The Serotonin (5-HT) 5-HT2A Receptor is a Priority Target to Reduce Impulsive Action in Substance Use Disorders: Preclinical Evidence

The National Institute on Drug Abuse (NIDA) Division of Therapeutics and Medical Consequences (DTMC) recently highlighted the need for pharmacological targets to treat substance use disorders (SUDs) in the near term as well as entirely new mechanistic directions for SUDs research. A hallmark of SUDs is “continued drug use despite adverse consequences,” which aligns with the definition of impulsivity, a predisposition toward rapid unplanned reactions to stimuli without regard to negative consequences. Serotonin (5-HT) neurotransmission in the medial prefrontal cortex (mPFC) is an important neuromodulator of impulsive action (inability to withhold premature responses), and 5-HT actions at the G protein-coupled 5-HT2A receptor (5-HT2AR) regulate impulsive action and the attentional orienting to drug cues (cue reactivity) based upon extensive pharmacological studies with investigational 5-HT2AR antagonists/inverse agonists. We first established the potential for repurposing the recently FDA-approved 5-HT2AR antagonist/inverse agonist pimavanserin (Nuplazid®) as a therapeutic to forestall relapse vulnerability in cocaine use disorder (CUD). Pimavanserin suppressed impulsive action while baseline levels of impulsive action predicted the effectiveness of pimavanserin to suppress incubated cue reactivity in late abstinence from cocaine self-administration at doses that were ineffective in early abstinence. We then demonstrated that pimavanserin attenuated impulsive action evoked by the prescription opioid oxycodone, providing early evidence that pimavanserin may suppress impulsive opioid misuse. We explored the mPFC as a potential site of action for the 5-HT2AR to modulate impulsive action using viral-mediated knockdown of 5-HT2AR protein expression.

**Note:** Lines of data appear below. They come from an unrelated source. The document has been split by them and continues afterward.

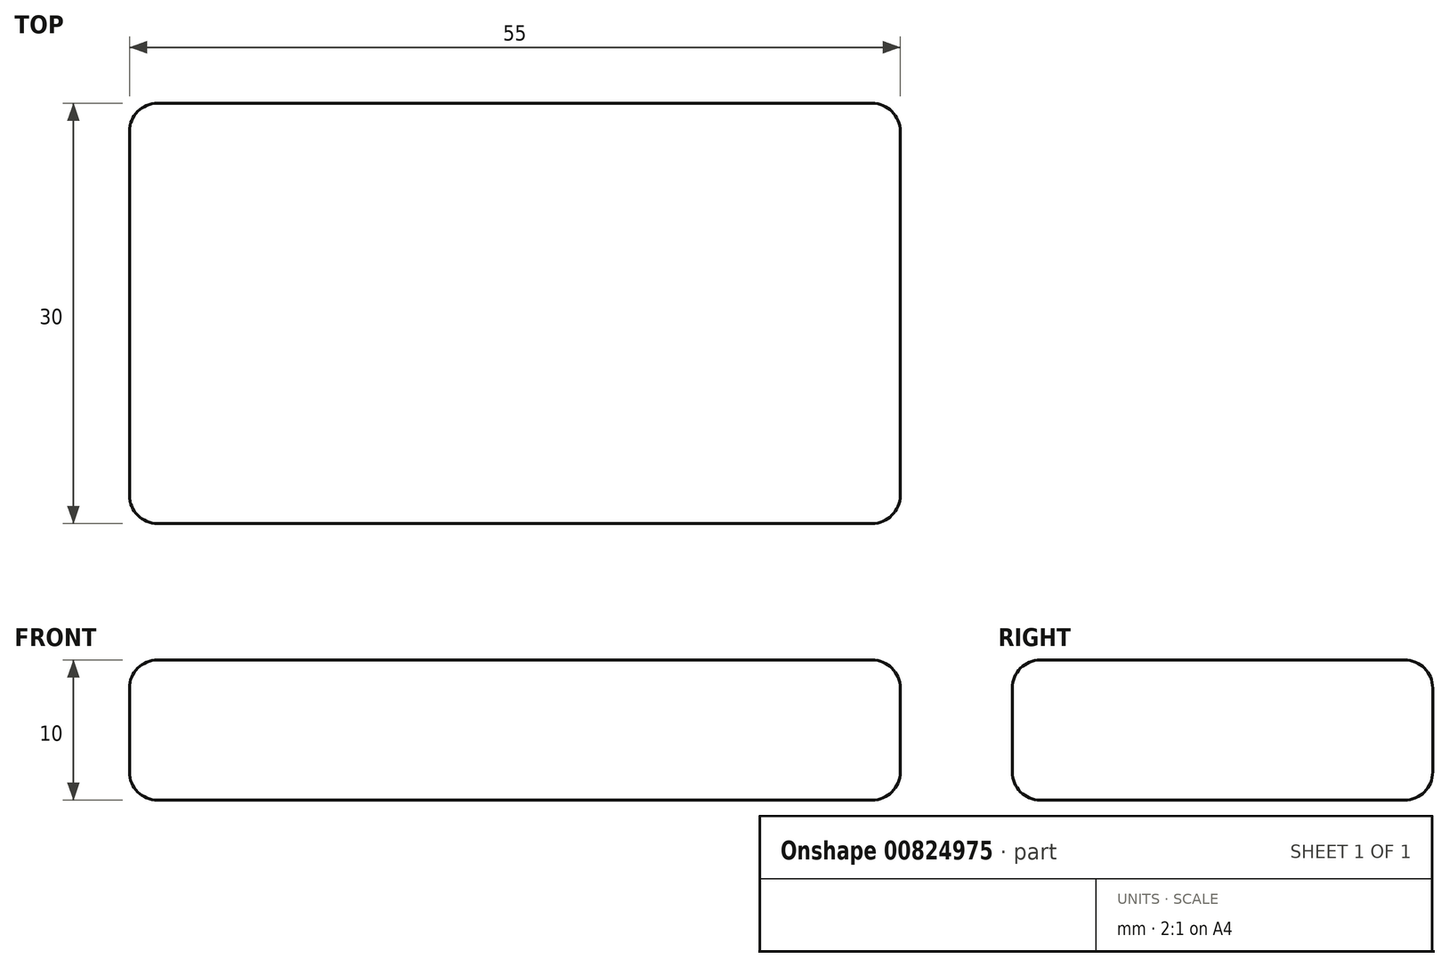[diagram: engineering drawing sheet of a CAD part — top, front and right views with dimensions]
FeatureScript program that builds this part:
annotation { "Feature Type Name" : "Feature", "Feature Type Description" : "" }
export const myFeature = defineFeature(function(context is Context, id is Id, definition is map)
    precondition{}
    {
        {
            var Q0;
            Q0=qCreatedBy(makeId("Top.planeOp"),FACE);
            var sketch = newSketch(context, id + "F0", { "sketchPlane" : qUnion([Q0])});
            skLineSegment(sketch, "E0.bottom", {"start": v(-27.5, 15) * mm, "end": v(27.5, 15) * mm});
            skLineSegment(sketch, "E0.top", {"start": v(-27.5, -15) * mm, "end": v(27.5, -15) * mm});
            skLineSegment(sketch, "E0.left", {"start": v(-27.5, 15) * mm, "end": v(-27.5, -15) * mm});
            skLineSegment(sketch, "E0.right", {"start": v(27.5, 15) * mm, "end": v(27.5, -15) * mm});
            skPoint(sketch, "E0.middle", {"position": v(0, 0) * mm});
            skSolve(sketch);
        }
        {
            var Q0;
            Q0=makeQuery(id+"F0.imprint","IMPRINT",FACE,{"disambiguationData":[TD([[makeQuery(id+"F0.imprint","IMPRINT",EDGE,{"derivedFrom":sQuery(id+"F0.wireOp",EDGE,"E0.bottom")}),-1.0]])]});
            extrude(context, id + "F1", {"entities" : qUnion([Q0]), "depth" : 10 * mm, "offsetDistance" : 25 * mm});
        }
        {
            var Q0;
            Q0=makeQuery(id+"F1.opExtrude","CAP_EDGE",EDGE,{"disambiguationData":[OSD([sQuery(id+"F0.wireOp",EDGE,"E0.right")])],"isStart":true});
            var Q1;
            Q1=makeQuery(id+"F1.opExtrude","CAP_EDGE",EDGE,{"disambiguationData":[OSD([sQuery(id+"F0.wireOp",EDGE,"E0.right")])],"isStart":false});
            fillet(context, id + "F2", {"entities" : qUnion([Q0, Q1]), "radius" : 2 * mm, "tangentPropagation" : true, "allowEdgeOverflow" : false});
        }
        {
            var Q0;
            Q0=makeQuery(id+"F1.opExtrude","CAP_EDGE",EDGE,{"disambiguationData":[OSD([sQuery(id+"F0.wireOp",EDGE,"E0.left")])],"isStart":false});
            var Q1;
            Q1=makeQuery(id+"F1.opExtrude","CAP_EDGE",EDGE,{"disambiguationData":[OSD([sQuery(id+"F0.wireOp",EDGE,"E0.left")])],"isStart":true});
            var Q2;
            Q2=makeQuery(id+"F1.opExtrude","SWEPT_EDGE",EDGE,{"disambiguationData":[OSD([sQuery(id+"F0.wireOp",EDGE,"E0.top"),sQuery(id+"F0.wireOp",EDGE,"E0.left")])]});
            var Q3;
            Q3=makeQuery(id+"F1.opExtrude","SWEPT_EDGE",EDGE,{"disambiguationData":[OSD([sQuery(id+"F0.wireOp",EDGE,"E0.top"),sQuery(id+"F0.wireOp",EDGE,"E0.right")])]});
            var Q4;
            Q4=makeQuery(id+"F1.opExtrude","SWEPT_FACE",FACE,{"disambiguationData":[OSD([sQuery(id+"F0.wireOp",EDGE,"E0.bottom")])]});
            fillet(context, id + "F3", {"entities" : qUnion([Q0, Q1, Q2, Q3, Q4]), "radius" : 2 * mm, "tangentPropagation" : true, "allowEdgeOverflow" : false});
        }
    });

However, 5-HT2AR knockdown in the mPFC did not alter impulsive action or 5-HT2AR ligand sensitivity, possibly due to the complex, cell type-specific architecture of the 5-HT2AR in mPFC. Lastly, we established a transcriptomic landscape in the mPFC that may characterize individual differences in impulsive action, proposing novel gene targets for future impulsivity research. Our cumulative evidence suggests that the 5-HT2AR is a promising target to improve the health status of SUDs patients in the near term, and we propose novel gene targets in the mPFC that provide entirely new directions for impulsivity research.